Grief Diary: Timeline

When Male was twelve years old, he was already over six feet tall. He cut a very imposing figure and he liked it that way. He said it kept the riff-raff away. “I already have enough friends.”

When he was twenty-four years old, my best friend and I met him. He made her cry. He made a lot of girls cry the first time they met him, but not me. His social skills were not the best.

When he was thirteen years old, he was walking down a street and stopped to light a cigarette with a match. He looked at the rag-top Jeep parked next to where he was standing and threw the match in the back of it. He stood there for the next twenty minutes watching it burn until the cops showed up and dragged him away. He never knew why he set that Jeep on fire. He never did anything like that again.

When he was seven years old, his parents argued constantly. His father was always drunk.

When he was eight years old, they got divorced and scattered across the country. For the next several decades, Male had a continual stream of stepmoms and step-siblings. I’m not sure what the final tally of stepmoms was, but his father would get a new one every few years like he was leasing a car. Male never got close to any of them, because he knew they wouldn’t last. His mother, on the other hand, has been with the same man for almost thirty years.

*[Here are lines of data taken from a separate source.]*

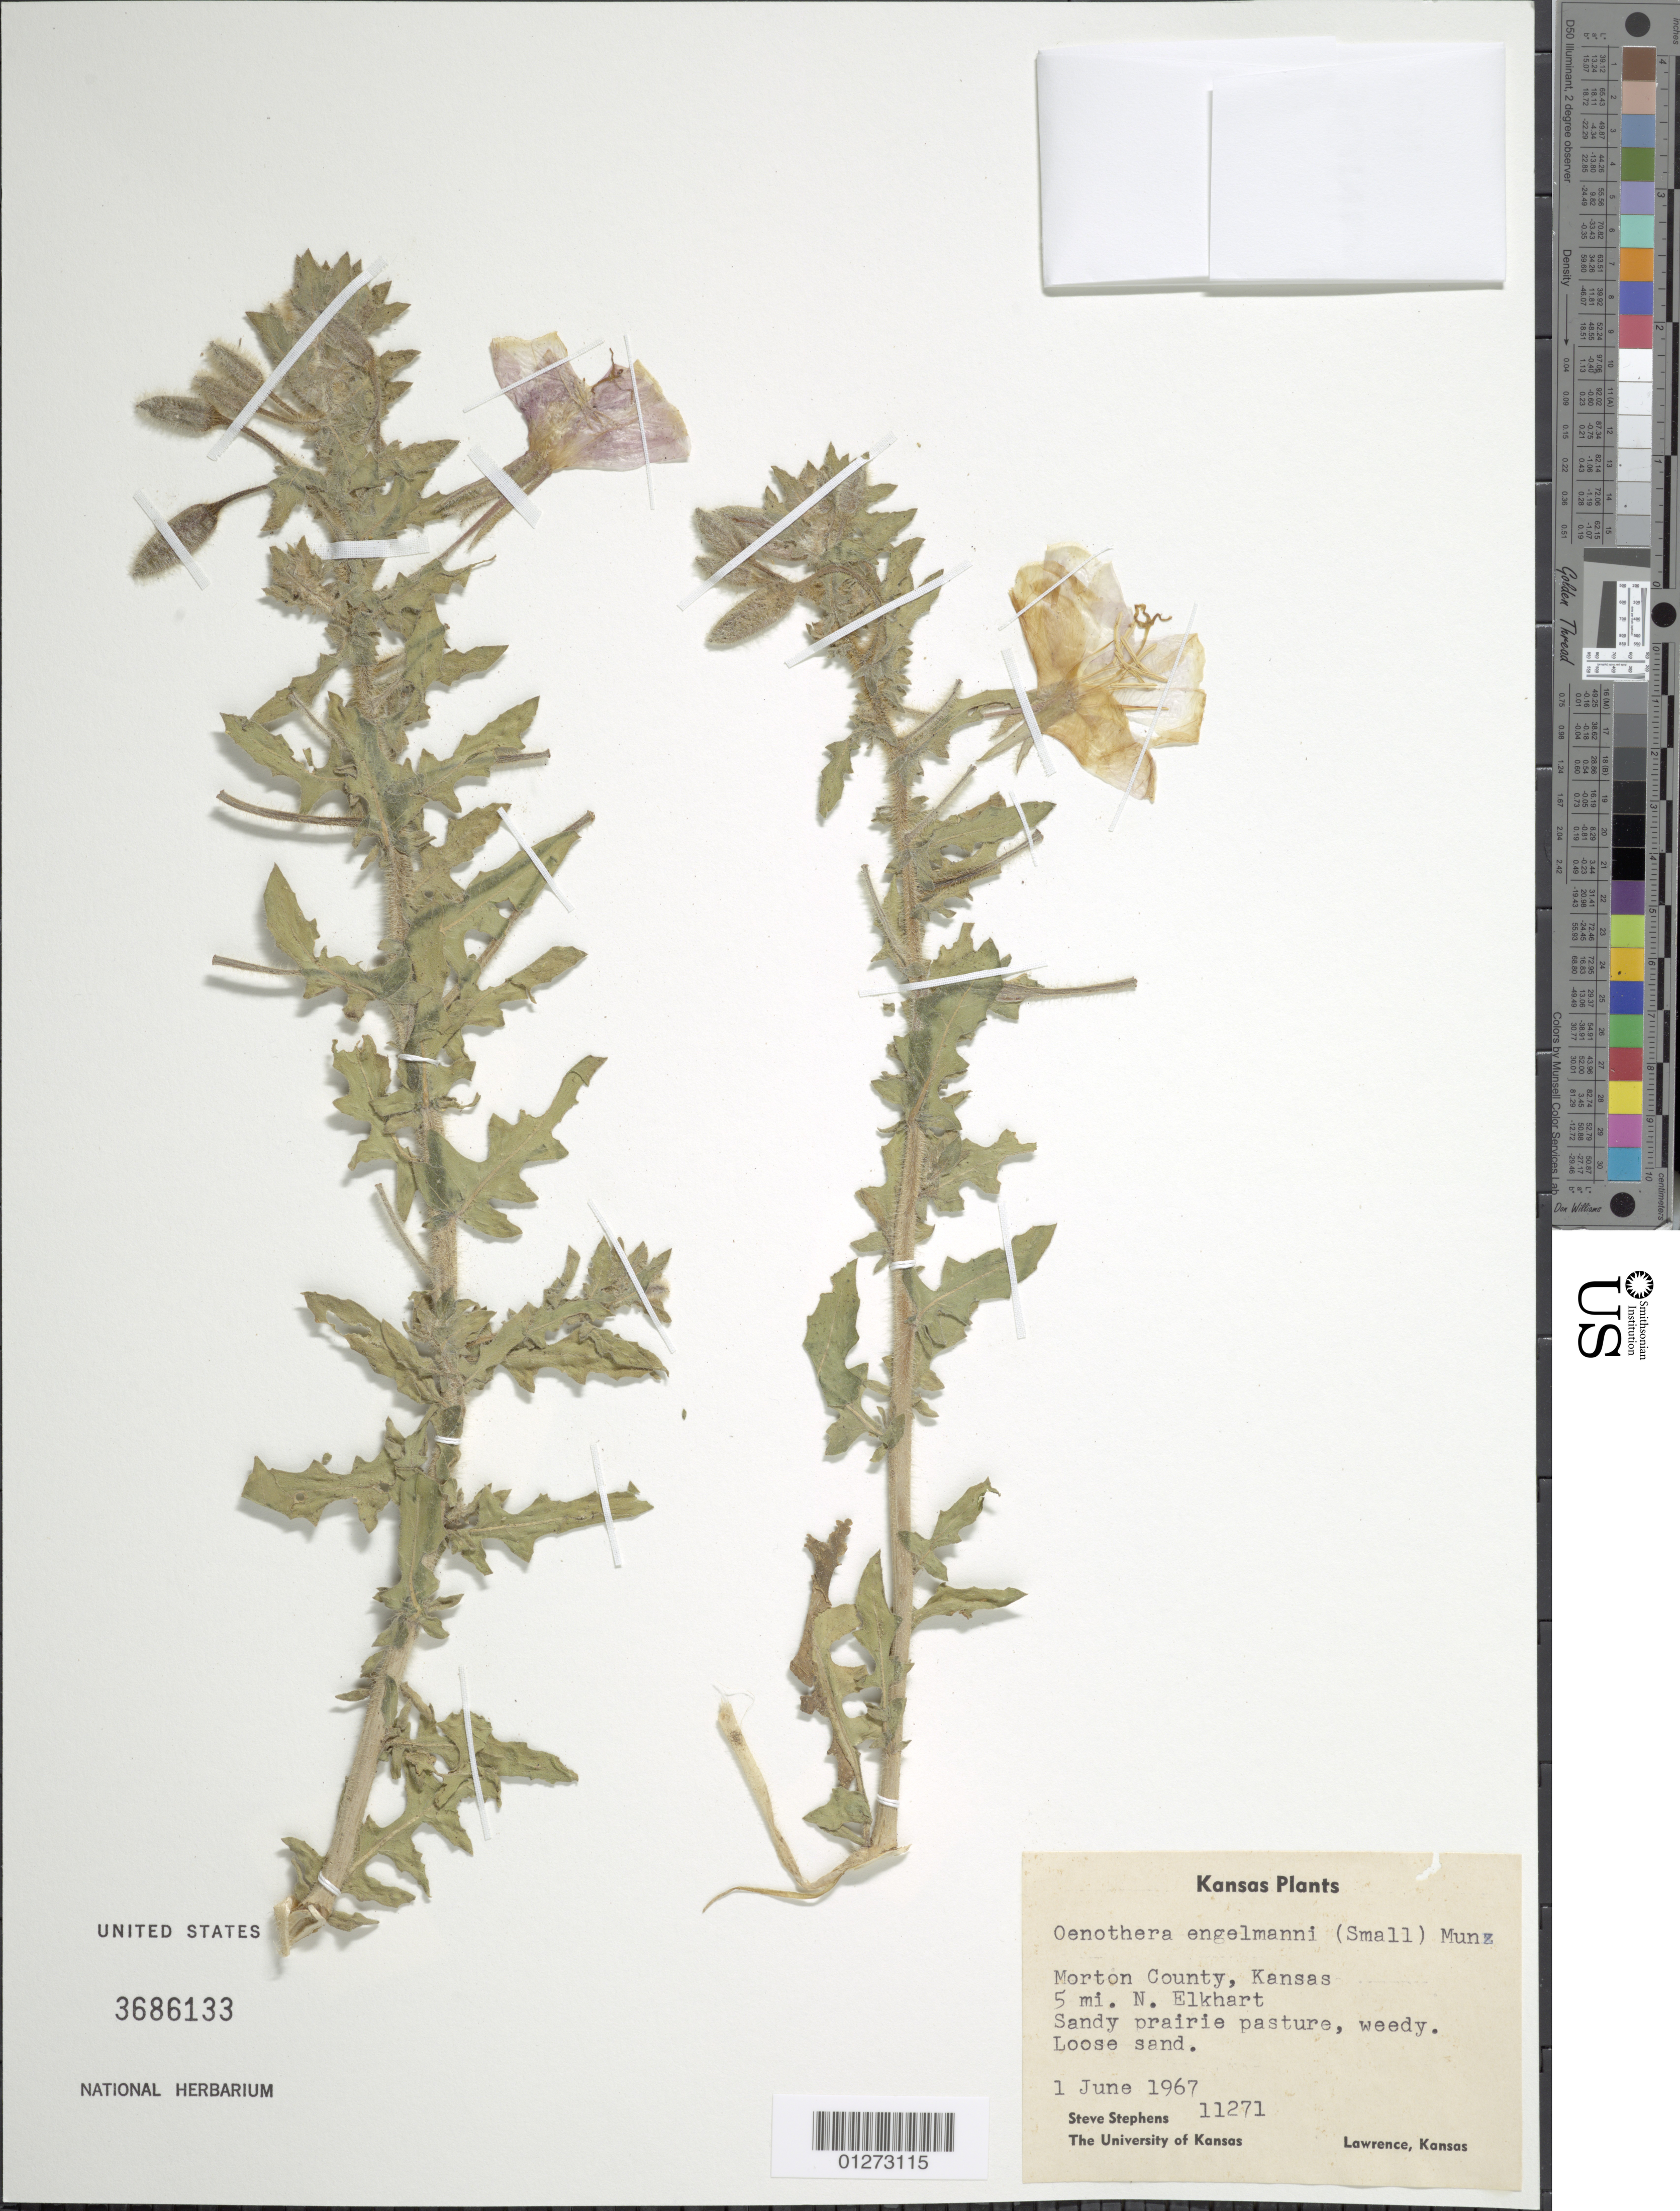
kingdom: Plantae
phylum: Tracheophyta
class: Magnoliopsida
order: Myrtales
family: Onagraceae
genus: Oenothera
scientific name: Oenothera engelmannii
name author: (Small) Munz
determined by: Wagner, W. L., (BOT), Smithsonian Institution - National Museum of Natural History (UNITED STATES)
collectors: W. T. Barker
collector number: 11271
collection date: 1967-06-01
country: United States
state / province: Kansas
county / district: Morton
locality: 5 mi. N. Elkhart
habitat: Sandy prairie pasture, weedy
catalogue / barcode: US 3686133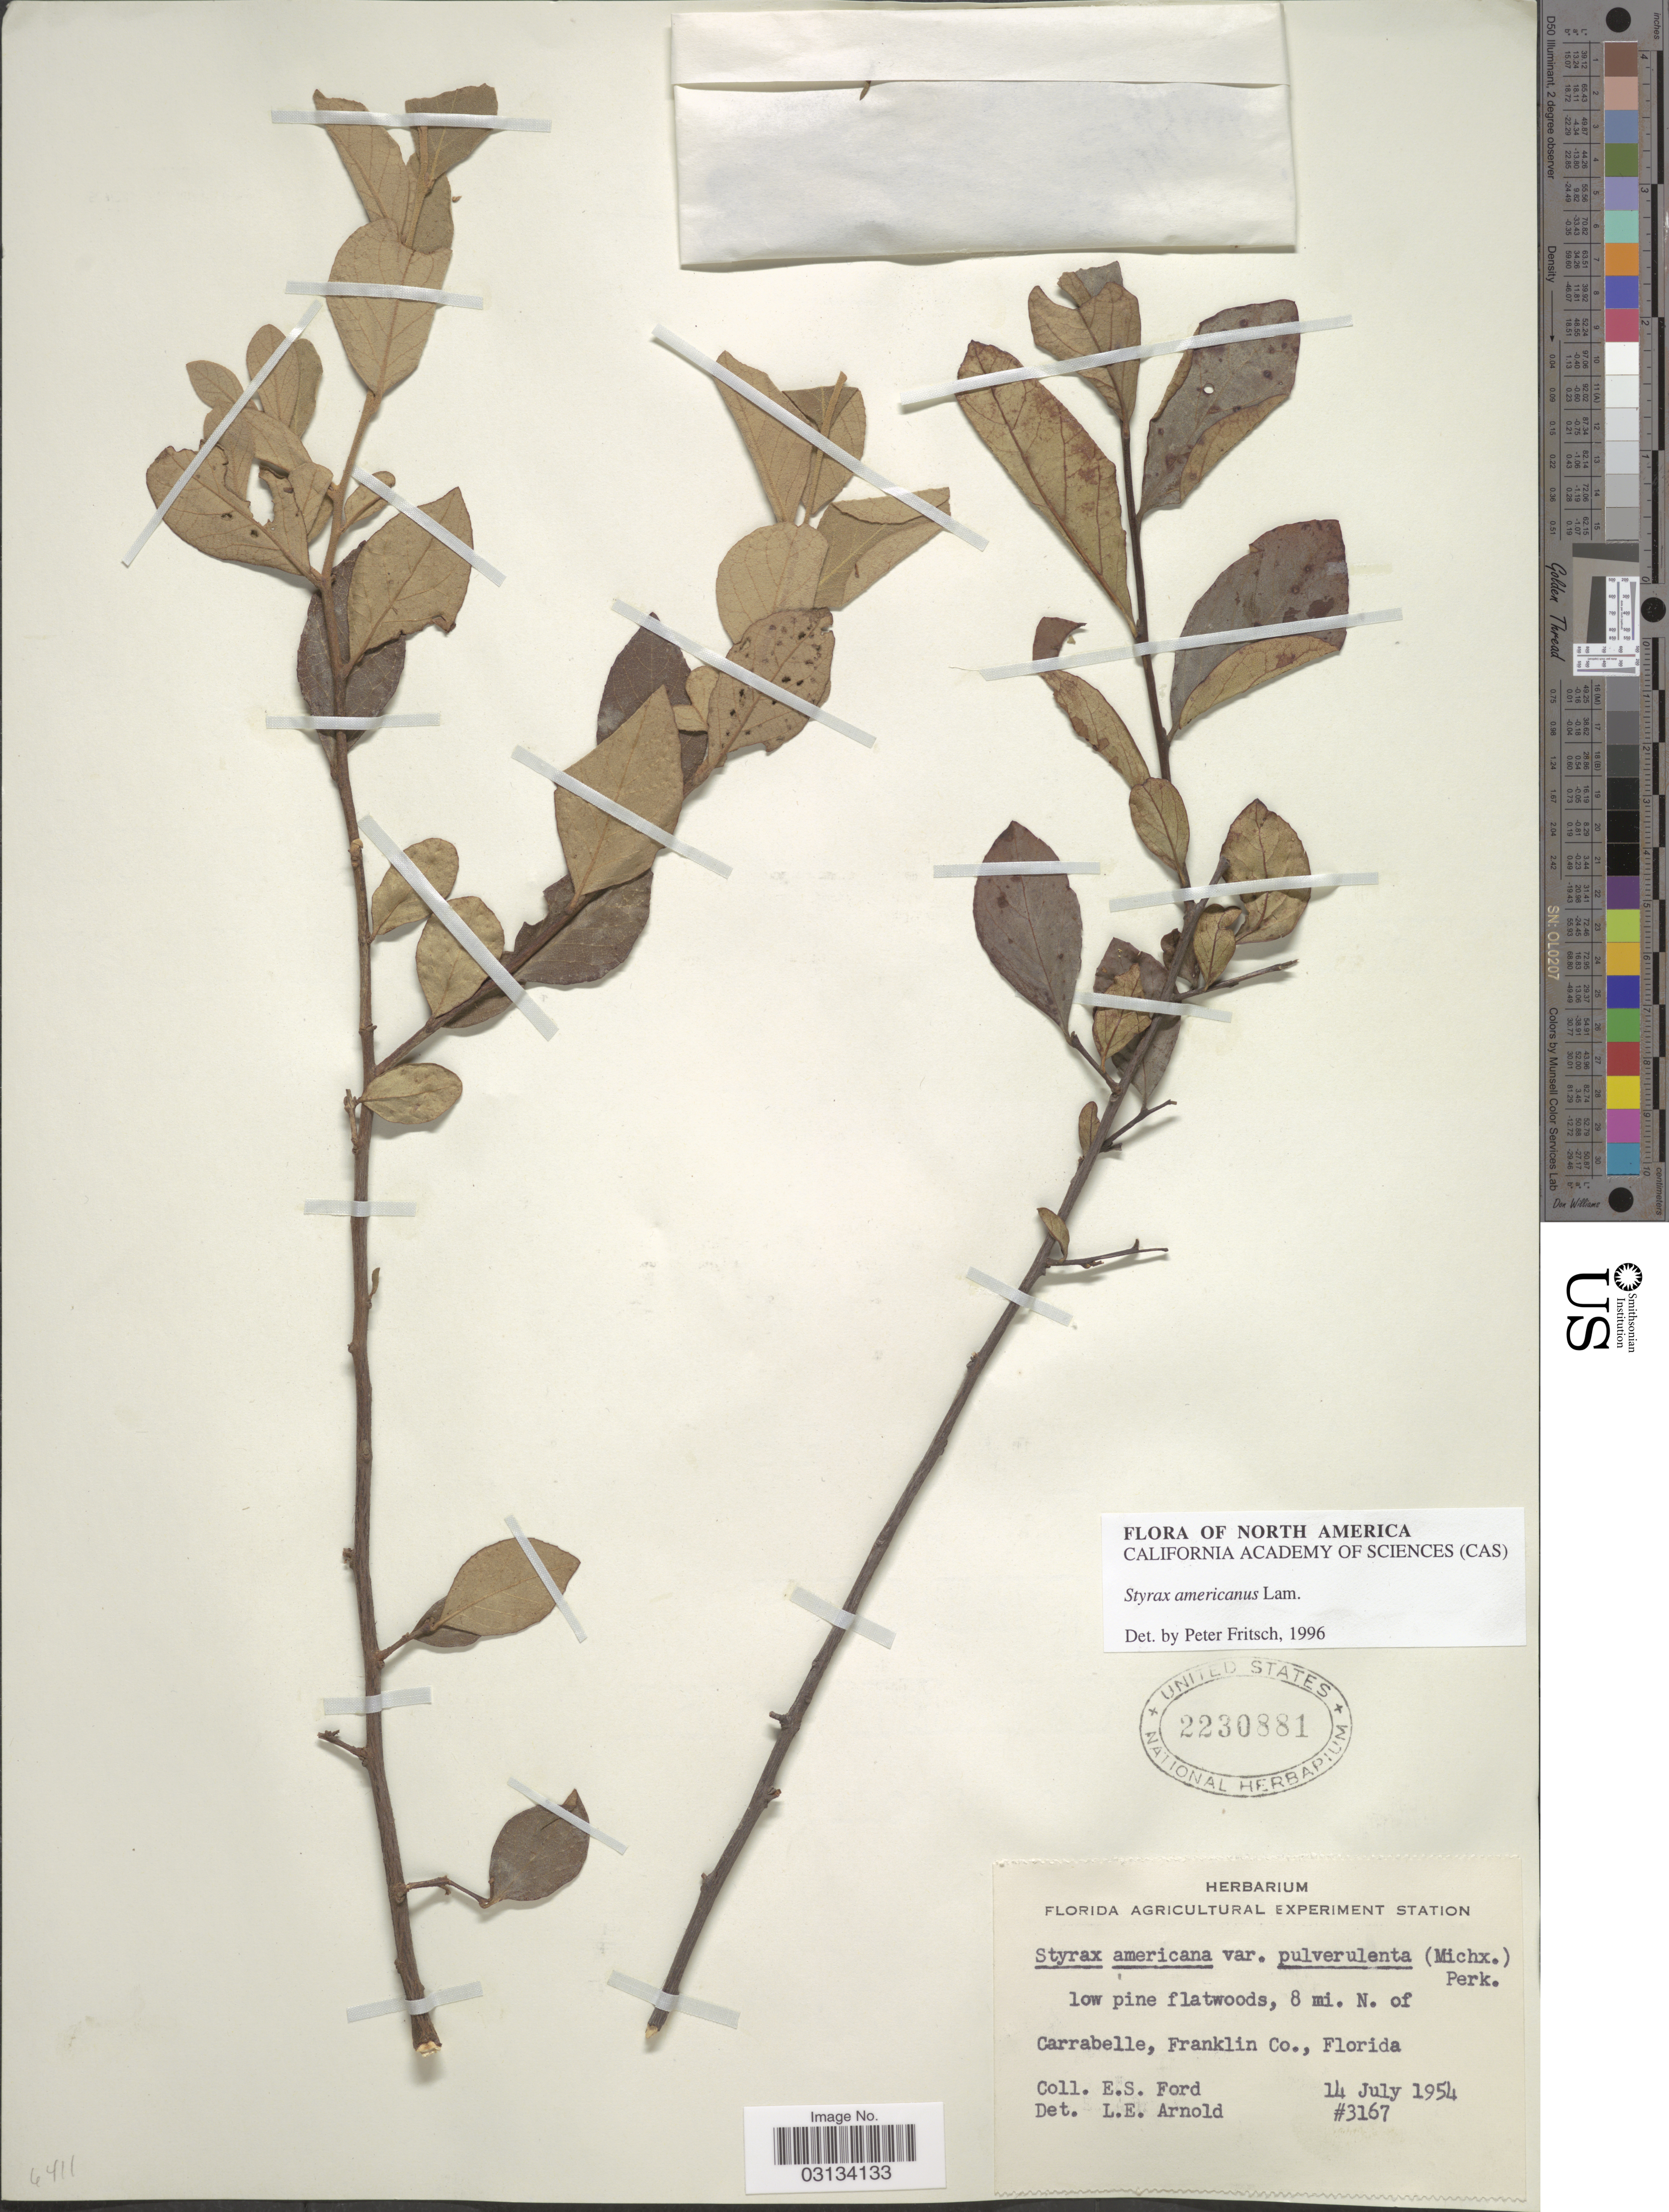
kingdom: Plantae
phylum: Tracheophyta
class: Magnoliopsida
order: Ericales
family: Styracaceae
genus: Styrax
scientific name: Styrax americanus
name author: Lam.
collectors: E. Ford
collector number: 3167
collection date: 1954-07-14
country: United States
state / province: Florida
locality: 8 mi. N. of Carrabelle, Franklin Co.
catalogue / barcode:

When he was thirteen years old, he was institutionalized for throwing a lit match in the back of a Jeep and watching it burn. Mostly what he learned from the experience was how to smoke a cigarette in the shower. He picked up a habit of showering several times a day.

When he was fourteen years old, he was released back into the world. He stayed sober for years. He met the best group of friends anyone has ever had.

When he was twenty-one, he started drinking. He didn’t stop again for twelve years.

When he was twenty-four, he graduated from film school and moved back to Los Angeles full time.

When he was twenty-five, he got a job as an editor on a television show. He made a ridiculous amount of money, but the hours were insane. He started taking uppers just to keep up.

When he was thirty-one, he had a seizure at work and landed in the hospital. The whole thing was caught on the security cameras and he made me watch it. He thought it was funny; I did not.

When he was thirty-two, he had another seizure. When they let me back to see him in the emergency room, the floor was covered with blood–his and one of the nurse’s. It took four of them to hold him down.

When he was thirty-three, he crashed his car. No one was hurt. He had a seizure while driving that was most certainly drug-induced. He lost his driver’s license and was court-ordered into rehab.

When he was thirty-four, he went to rehab for the second time. This time, it took.

When he was thirty-six, he went away to law school to start his life again.

When he was thirty-nine, we made plans to move away somewhere after he graduated in another couple of semesters.

When he was thirty-nine, he had another seizure and died.